Professor Ellen Hahn and Dean Janie Heath's Op-ed on Funding Tobacco Prevention and Treatment Efforts

Posted: March 29, 2016

Professor Ellen Hahn and Dean Janie Heath penned an op-ed that was featured in the Louisville Courier-Journal, and the Lexington Herald-Leader. The piece was written in response to a CDC report that admonished South Carolina, Texas and Kentucky for failing to provide enough money from tobacco tax revenue for tobacco prevention efforts. Below is the text from their op-ed:

The health of Kentucky continues to make headline news with smoking prevalence rates among the highest in the United States.

It's a critical issue for Kentucky and the country. Smoking remains the No. 1 preventable cause of early death and disease and, at the same time, our Commonwealth continues to underfund tobacco prevention and treatment efforts, according to a recent report from the Centers for Disease Prevention and Control.

Moreover, a recent study revealed that the tobacco companies have deliberately blocked public health policy in tobacco-growing states since the 1960s. Against that backdrop, it should be no surprise that we haven't made more progress in thwarting the state's No. 1 killer over the past 50 years.

The costs for Kentucky — in health care expenses and in the most important measure of human life and health — are staggering. There have been 500,000 premature deaths in Kentucky over the past 50 years — a sobering statistic that represents decades of tears, lost income, medical bills, pain, and needless suffering.

Specifically, the CDC estimates that Kentucky needs at least $56 million per year to adequately address our No. 1 killer. Yet, the state spent $2.5 million in fiscal year 2015 for tobacco prevention and cessation efforts that are known to be effective. This amount is a mere 4.4% of what is actually needed to tackle the scourge of tobacco use in our state.

The $2.5 million we spend on tobacco control compares to $271 million per year that the tobacco industry spends every year in Kentucky to market cigarettes. In other words, for every $1 spent on tobacco control in Kentucky per year, the tobacco industry spends $109 marketing tobacco products.

The disparity is striking. The costs are too high.

Today, our adult smoking rate is 40 percent higher than the national average.

Today, Kentucky taxpayers spend $1.9 billion treating sick smokers annually and an additional $128.4 million taking care of nonsmokers sick from secondhand smoke.

Each and every Kentucky household spends about $584 per year in federal and state taxes to pay for this.

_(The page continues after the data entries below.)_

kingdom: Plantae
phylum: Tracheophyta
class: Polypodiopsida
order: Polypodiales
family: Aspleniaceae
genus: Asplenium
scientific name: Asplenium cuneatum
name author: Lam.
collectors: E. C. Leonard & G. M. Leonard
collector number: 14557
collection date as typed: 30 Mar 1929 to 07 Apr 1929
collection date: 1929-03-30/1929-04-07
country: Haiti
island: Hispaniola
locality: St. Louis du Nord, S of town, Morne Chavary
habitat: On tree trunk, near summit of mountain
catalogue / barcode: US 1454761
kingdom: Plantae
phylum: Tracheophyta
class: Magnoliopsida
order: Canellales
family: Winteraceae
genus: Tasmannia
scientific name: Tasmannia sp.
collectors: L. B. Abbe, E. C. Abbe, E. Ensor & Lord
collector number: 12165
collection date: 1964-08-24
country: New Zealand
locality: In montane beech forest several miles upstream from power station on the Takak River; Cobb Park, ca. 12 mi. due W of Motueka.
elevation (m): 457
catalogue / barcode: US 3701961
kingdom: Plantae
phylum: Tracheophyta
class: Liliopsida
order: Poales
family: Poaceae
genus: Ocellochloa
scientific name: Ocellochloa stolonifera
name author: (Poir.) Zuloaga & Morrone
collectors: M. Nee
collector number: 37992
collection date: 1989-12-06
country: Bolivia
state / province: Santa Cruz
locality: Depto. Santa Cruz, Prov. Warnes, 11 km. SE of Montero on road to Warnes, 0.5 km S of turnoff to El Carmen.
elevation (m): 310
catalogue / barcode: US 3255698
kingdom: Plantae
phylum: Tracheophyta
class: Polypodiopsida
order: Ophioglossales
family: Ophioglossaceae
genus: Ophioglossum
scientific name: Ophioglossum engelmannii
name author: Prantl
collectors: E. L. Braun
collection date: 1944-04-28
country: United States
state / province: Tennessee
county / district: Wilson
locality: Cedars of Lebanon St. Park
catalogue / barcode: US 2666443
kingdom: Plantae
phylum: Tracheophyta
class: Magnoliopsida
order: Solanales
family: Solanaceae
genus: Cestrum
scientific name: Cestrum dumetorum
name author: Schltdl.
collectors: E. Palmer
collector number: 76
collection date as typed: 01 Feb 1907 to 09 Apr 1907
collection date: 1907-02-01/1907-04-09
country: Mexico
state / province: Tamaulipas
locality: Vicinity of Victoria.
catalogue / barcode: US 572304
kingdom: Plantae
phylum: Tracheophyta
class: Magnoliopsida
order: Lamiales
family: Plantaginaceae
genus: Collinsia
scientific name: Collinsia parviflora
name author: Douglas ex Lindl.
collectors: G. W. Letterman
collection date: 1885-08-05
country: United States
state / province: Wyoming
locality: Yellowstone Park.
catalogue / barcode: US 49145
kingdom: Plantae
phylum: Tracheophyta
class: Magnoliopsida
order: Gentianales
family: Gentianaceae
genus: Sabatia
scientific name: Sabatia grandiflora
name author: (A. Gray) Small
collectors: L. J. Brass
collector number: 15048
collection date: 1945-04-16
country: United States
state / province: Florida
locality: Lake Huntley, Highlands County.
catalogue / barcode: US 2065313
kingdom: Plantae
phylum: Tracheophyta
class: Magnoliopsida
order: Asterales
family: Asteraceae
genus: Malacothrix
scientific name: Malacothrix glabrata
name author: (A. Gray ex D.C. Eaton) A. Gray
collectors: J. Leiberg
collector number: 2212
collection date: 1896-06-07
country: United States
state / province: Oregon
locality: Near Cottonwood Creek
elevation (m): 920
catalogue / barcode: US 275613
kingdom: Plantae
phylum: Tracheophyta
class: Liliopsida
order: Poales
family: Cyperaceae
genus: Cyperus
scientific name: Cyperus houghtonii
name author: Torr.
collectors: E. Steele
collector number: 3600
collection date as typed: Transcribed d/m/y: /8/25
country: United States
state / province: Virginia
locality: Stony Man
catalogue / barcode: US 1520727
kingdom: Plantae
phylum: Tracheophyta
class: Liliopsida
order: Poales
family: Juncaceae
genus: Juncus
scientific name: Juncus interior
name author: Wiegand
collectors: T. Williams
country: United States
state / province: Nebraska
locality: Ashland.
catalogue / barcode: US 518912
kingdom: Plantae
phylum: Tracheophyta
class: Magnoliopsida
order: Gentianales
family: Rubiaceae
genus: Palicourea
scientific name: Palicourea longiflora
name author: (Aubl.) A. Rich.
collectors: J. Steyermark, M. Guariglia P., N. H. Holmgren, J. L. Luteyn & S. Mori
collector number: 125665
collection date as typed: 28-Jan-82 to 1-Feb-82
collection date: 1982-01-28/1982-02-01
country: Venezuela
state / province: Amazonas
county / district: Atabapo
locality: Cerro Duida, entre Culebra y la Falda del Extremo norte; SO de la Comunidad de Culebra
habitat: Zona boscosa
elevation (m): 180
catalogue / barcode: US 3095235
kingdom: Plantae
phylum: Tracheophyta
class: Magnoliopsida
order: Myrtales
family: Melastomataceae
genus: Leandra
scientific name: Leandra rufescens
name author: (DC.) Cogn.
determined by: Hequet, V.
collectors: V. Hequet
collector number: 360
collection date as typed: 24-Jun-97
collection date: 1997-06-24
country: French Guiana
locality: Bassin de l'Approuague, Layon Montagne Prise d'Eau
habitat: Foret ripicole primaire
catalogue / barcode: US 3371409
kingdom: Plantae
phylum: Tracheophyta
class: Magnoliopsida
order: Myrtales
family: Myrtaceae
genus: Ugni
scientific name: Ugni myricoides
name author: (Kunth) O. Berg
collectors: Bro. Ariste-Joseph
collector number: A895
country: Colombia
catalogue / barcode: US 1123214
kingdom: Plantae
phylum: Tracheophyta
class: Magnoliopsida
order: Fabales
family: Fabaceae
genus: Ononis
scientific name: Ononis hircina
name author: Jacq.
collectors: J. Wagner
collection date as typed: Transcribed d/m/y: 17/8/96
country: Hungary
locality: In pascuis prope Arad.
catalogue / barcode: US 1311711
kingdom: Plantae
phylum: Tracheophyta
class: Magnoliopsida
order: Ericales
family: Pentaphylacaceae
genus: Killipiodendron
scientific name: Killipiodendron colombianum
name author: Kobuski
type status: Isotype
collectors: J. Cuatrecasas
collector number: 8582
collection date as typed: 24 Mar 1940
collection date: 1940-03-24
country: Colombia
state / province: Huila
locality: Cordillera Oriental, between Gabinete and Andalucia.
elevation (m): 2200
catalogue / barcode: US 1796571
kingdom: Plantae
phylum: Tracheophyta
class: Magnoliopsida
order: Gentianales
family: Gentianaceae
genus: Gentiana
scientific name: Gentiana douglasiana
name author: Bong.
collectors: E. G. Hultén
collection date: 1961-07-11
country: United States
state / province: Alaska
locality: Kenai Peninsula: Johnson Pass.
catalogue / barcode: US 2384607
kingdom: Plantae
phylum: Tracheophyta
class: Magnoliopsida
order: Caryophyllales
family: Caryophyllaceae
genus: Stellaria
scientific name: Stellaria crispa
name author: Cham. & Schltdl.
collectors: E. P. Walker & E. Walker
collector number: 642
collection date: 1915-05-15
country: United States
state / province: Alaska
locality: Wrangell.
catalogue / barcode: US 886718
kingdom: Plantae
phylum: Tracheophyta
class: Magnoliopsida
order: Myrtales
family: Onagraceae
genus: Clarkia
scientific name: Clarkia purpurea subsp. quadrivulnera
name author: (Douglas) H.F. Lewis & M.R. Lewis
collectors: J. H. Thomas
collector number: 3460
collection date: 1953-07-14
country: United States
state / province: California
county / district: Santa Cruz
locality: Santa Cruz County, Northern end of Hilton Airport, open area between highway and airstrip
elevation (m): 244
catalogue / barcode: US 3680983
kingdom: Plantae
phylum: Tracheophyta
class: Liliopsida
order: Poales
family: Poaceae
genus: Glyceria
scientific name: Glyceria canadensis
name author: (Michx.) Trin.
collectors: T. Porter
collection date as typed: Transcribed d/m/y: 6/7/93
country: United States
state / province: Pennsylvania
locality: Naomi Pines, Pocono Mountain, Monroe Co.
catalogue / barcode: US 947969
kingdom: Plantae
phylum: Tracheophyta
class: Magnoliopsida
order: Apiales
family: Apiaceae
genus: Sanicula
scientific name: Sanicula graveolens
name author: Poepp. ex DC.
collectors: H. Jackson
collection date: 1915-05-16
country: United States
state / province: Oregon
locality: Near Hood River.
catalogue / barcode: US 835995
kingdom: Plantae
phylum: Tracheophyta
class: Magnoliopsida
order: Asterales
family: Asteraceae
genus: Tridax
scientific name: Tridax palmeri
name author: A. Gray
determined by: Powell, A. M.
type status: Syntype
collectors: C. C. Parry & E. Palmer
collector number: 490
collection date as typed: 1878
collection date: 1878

Most smokers die between 35 and 69 years, in the prime of their lives. Kentucky will continue to needlessly lose entire generations to a chronic, addictive disease that is 100 percent preventable

Adequately investing in effective tobacco control measures is an enormous missed opportunity and a death sentence for 10,000 fathers, mothers, sisters, and brothers every year.

We know what to do to change the course of this deadly history.

The facts are that states that invest in effective, sustained tobacco-control programs have lower smoking rates. As tobacco-control spending goes up, smoking goes down. So does disability, disease, and death.

Examples of remarkable success stories are California and Florida. As a result of California's well-funded tobacco-control program, new cases of lung cancer declined significantly compared with rates in other parts of the country.

In Florida, the youth smoking rate dropped dramatically to 7.5 percent in large part due to their well-funded tobacco-control program. The recipe is plain, simple, and easy to follow.

Funding of a comprehensive, evidence-based tobacco control program in addition to a significant increase in the tobacco tax and a statewide smoke-free law -- that recipe will help us begin to treat and impact chronic disease and addiction that results directly from tobacco use.

It's time to invest upfront in comprehensive tobacco prevention and cessation. The next generation of Kentuckians is depending on us.